7.2. Finished Products are dispatched clean and washed from industrial waste. The Buyer / End User should clean them completely according to the particular technological process requirements.

7.3. All the technical requirements should be given to the Seller’s disposal before
offer preparation. Changing and adding new technical requirements after the offer
was sent will make it invalid and the Seller is in his right to make a new offer or to deny further offering.

7.4. All the technical requirements for Product acceptance should be given to the Seller before Order confirmation or signing a Contract. If the Buyer stipulates different or new technical requirements afterwards the Seller is in his right to commit the order under prior negotiated conditions, or renegotiate the order, or deny the order and terminate the Contract (see division 13).

7.5. For each Product, the Seller issues accompanying documentation in accordance with the European Directives. If the Product does not fall under the scope of any European Directive, the Seller should issue the following documentation: Passport and Manual for Installation and Operation, Warranty Card and Declaration of Conformity.

8. Delivery terms

8.1. The actual delivery terms will be specified in the Order confirmation or the Contract. All the delivery terms mentioned in any other of the Related documents should be considered not binding until the deposit was received.

8.2. Delivery by lots is allowed.

8.3. Delivery term might be postponed if the Seller informs the Buyer before it was expired and on condition that delay reasons were through no fault of the Seller.

8.4. Delivery terms should be re-negotiated in case the clauses 4.3 and 5.3 are not fulfilled.

9. Packing, delivery conditions, risk transfer and delivery delay

9.1. Packing type and material should be chosen by the Seller, unless otherwise negotiated.

9.2. All insurance costs during transport of the Products are covered by the Buyer and after written confirmation.

9.3. The delivery terms of the Products are EXW, Incoterms 2010, packing excluded, unless otherwise negotiated.

9.4. Responsibility for the Products is transferred to the Buyer at the moment they leave the territory of the Seller, even in case Seller undertakes to organize transportation.

9.5. The Buyer must accept the delivery after accepting the Products under the clauses in section 6.

9.6. If, because of the Buyer, dispatching was delayed with more than 30 calendar days after he was informed about Products readiness, the Seller is into his right to require extra storage payment limited into 0.3% of Invoice amount per each next calendar day.

10. Products withholding and title transfer

10.1. The Seller is in his right to withhold part of / all the Products as a guaranty for unaccomplished payment by the Buyer.

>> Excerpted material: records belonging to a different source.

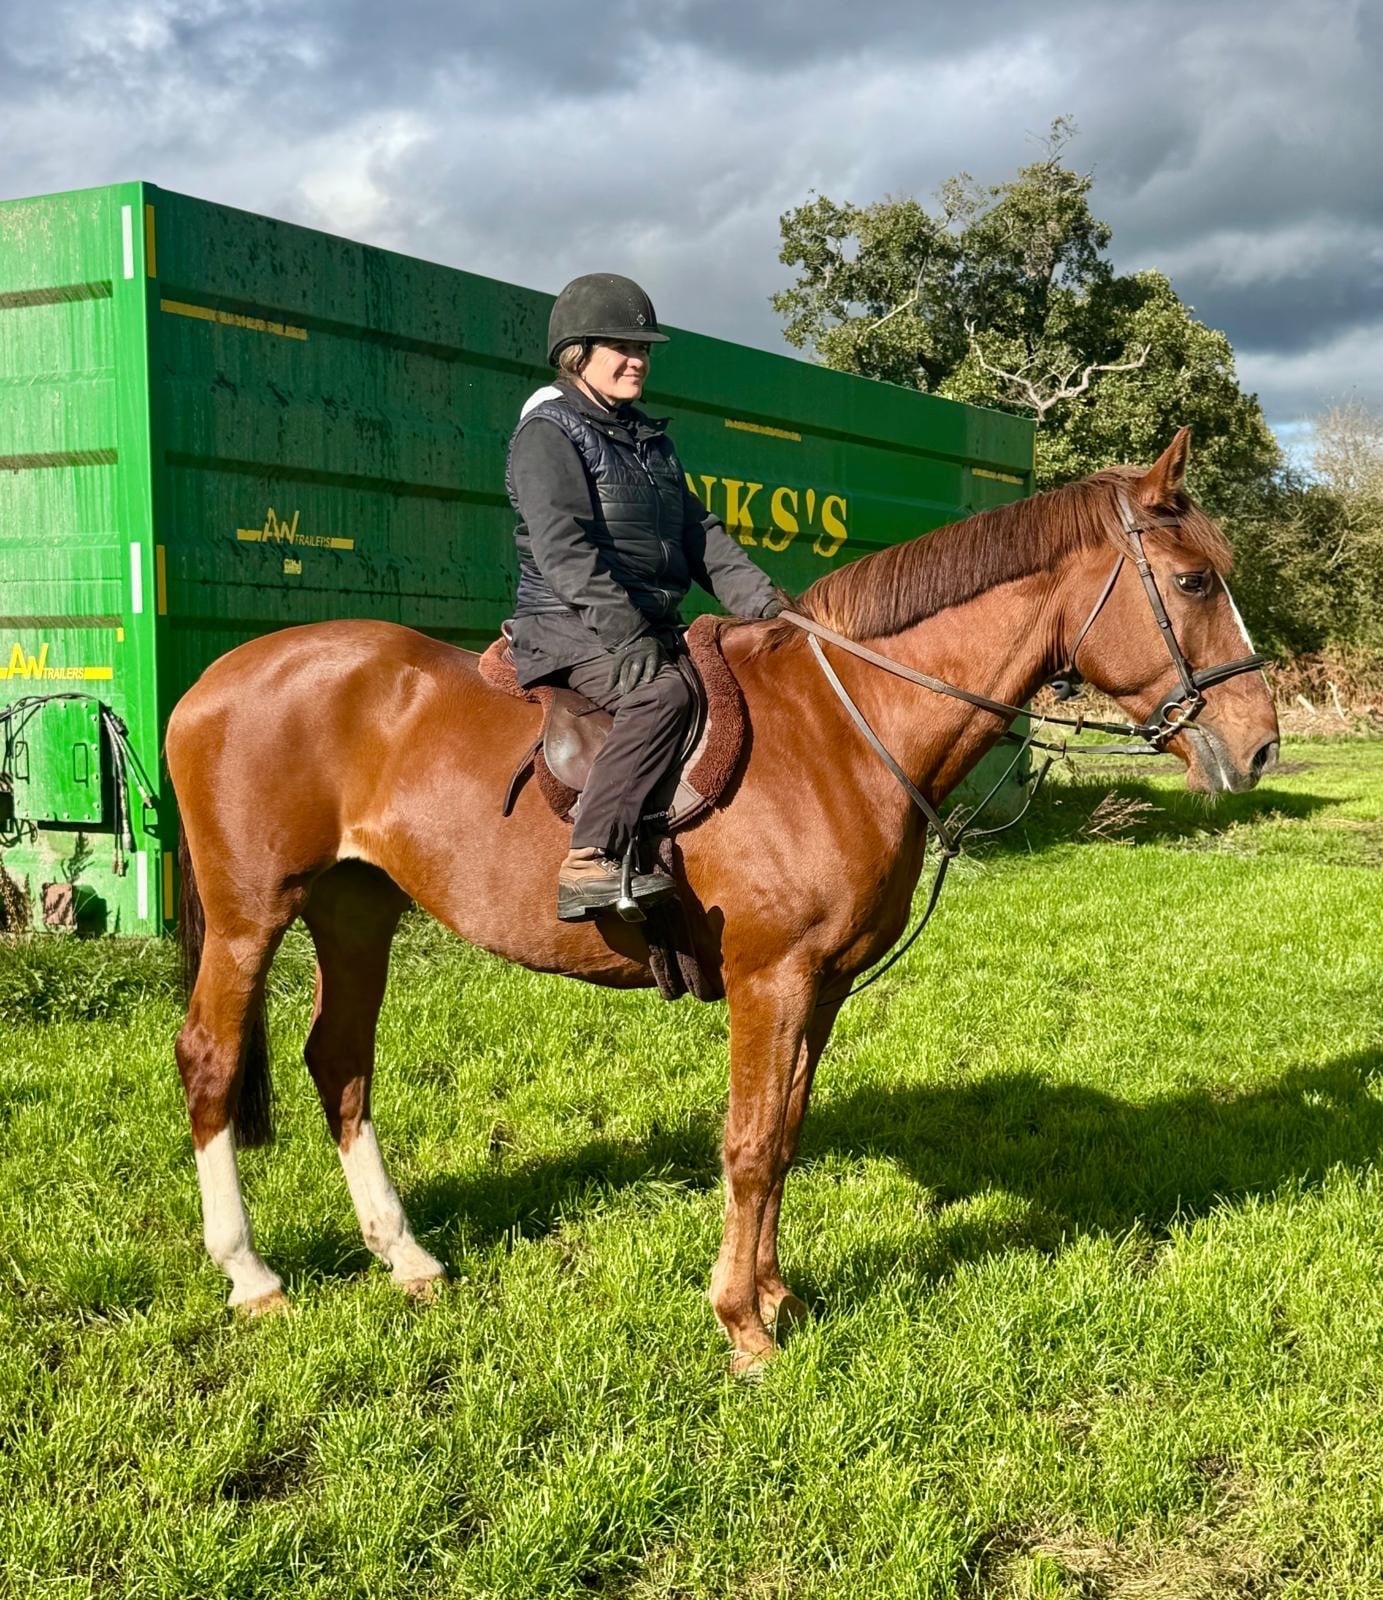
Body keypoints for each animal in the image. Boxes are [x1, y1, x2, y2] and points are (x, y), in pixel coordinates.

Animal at [167, 428, 1279, 1374]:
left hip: (357, 909)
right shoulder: (768, 977)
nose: (1260, 744)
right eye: (1192, 579)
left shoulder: (822, 986)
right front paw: (743, 1324)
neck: (843, 725)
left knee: (340, 1064)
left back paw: (405, 1258)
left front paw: (779, 1295)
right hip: (252, 915)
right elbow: (747, 1146)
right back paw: (251, 1274)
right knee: (212, 1060)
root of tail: (211, 679)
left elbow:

10.2. Seller keeps the title on the Products until their full payment by the Buyer.

10.3. In case the Buyer resells the Products before completely paid them, the title clause remains in force.

10.4. The Buyer must inform the Seller about any lawsuit and confiscations regarding the Products immediately after he receives such a notification.

11. Claims and warranties, warranty servicing conditions and warranty decline conditions

11.1. The Buyer is in his right to make claims for hidden defects or defects appeared during operation of the Product.

11.2. The Seller will consider claims only in case the particular Products are fully paid by the Buyer.

11.3. Any claims will be accepted only in writing (by e-mail, fax or post) with serial number written in. Appending clear photos illustrating the corresponding defect is mandatory.

11.4. Claims for obvious defects and unconformities to negotiated quality shall be considered until the Products were accepted, in accordance with section 6 or up to 5 (five) workdays after Delivery date.

11.5. Claims for losses or damages on delivered Products shall be considered up to 5 (five) workdays after Delivery date.

11.6. Warranty term of the Products is 12 (twelve) months since Delivery date. This warranty covers only defects and faults not detected in accordance with p. 11.4.

11.7. For equipment on our Products, which has been sub-supplied, warranty terms are the ones of particular sub-supplier.

11.8. Warranty terms do not cover fast-wearing parts (for example, seals, bearings) and consumables (screws and nuts).

11.9. The Buyer should pay back all the expenses the Seller spent for unsubstantial (false) claims.

11.10. If the Products are not 100% paid, any repair, maintenance and/or similar activities should be performed by the Seller only. Otherwise, warranty is voided. But the Seller is not obligated to perform such activities.

11.11. The Seller is in his right to refuse repairing of the Products, which are not clean, contaminated with poisonous substances or other harmful for people or environment liquids.

11.12. Warranty will be void under following conditions:
– manual for operation was not followed;
– negligence during operation with the Product;
– personnel without necessary qualification was allowed for operation with the Product;
– neglectful or unqualified maintenance;
– Products were used out of the purpose specified in the Related documents or Operation Manual;
– operation conditions did not correspond the ones declared by the Buyer;
– the Product is without identification plate;
– damages on the Product been made during the transport;
– damages on the Product as a result of force majeure reasons;

12. Responsibility of the Seller

12.1. The Seller would be responsible for damages caused by the Products only if he, or his workers / employees, or his authorized representatives had worked with the Products.

12.2. The Seller would be responsible for damages caused by the Products, only if these are consequence of such defects and unconformities, which were concealed deliberately or the Seller guaranteed the Products would be free of.

12.3. Responsibility of the Seller about damages caused by the Products is limited to the contracted price of the particular fault Product(s).

12.4. In case of disputes concerning Seller’s responsibility, both Parties consent to accept resolution of an independent and eligible technical institution, for example, a branch of TUV, Lloyds, etc., to save Court and proceeding expenditures.

13. Termination

13.1. The contract could be terminated by mutual agreement in writing only.

13.2. The contract could be terminated if force majeure circumstances occur which make it impossible for the Seller to fulfil his duties. In this case, the Seller must inform the Buyer by a letter, authenticated by domestic authorities, into 5 (five) days after such circumstances arose.

13.3. If the order was cancelled by the Buyer Seller retains the deposit and beside this is in his right to receive the cost the Products already finished as well as the expenses he had spent for unfinished Products.

13.4. The Buyer must accept finished Products and, if he wishes, unfinished ones and materials purchased for the contract (order).

13.5. Upon contract termination, new delivery terms maybe negotiated, subjected agreement acc. p. 13.1.

13.6. If the contracted requirements for the Products were changed the Seller is in his right to cancel the order.

14. Place of jurisdiction and applicable(governing) law

14.1. All outstanding matters should be governed by the laws of Republic of Bulgaria.

14.2. The outstanding matters will be resolved in Arbitrary Court at Bulgarian Industrial Association in Plovdiv, composed of one arbitrator.
Address of Arbitrary Court: 37 “Tsar Boris III Obedinitel” blvd., pavilion 27, 4003
Plovdiv, Bulgaria.

14.3. The Seller is in his right to make changes of this document without prior notification.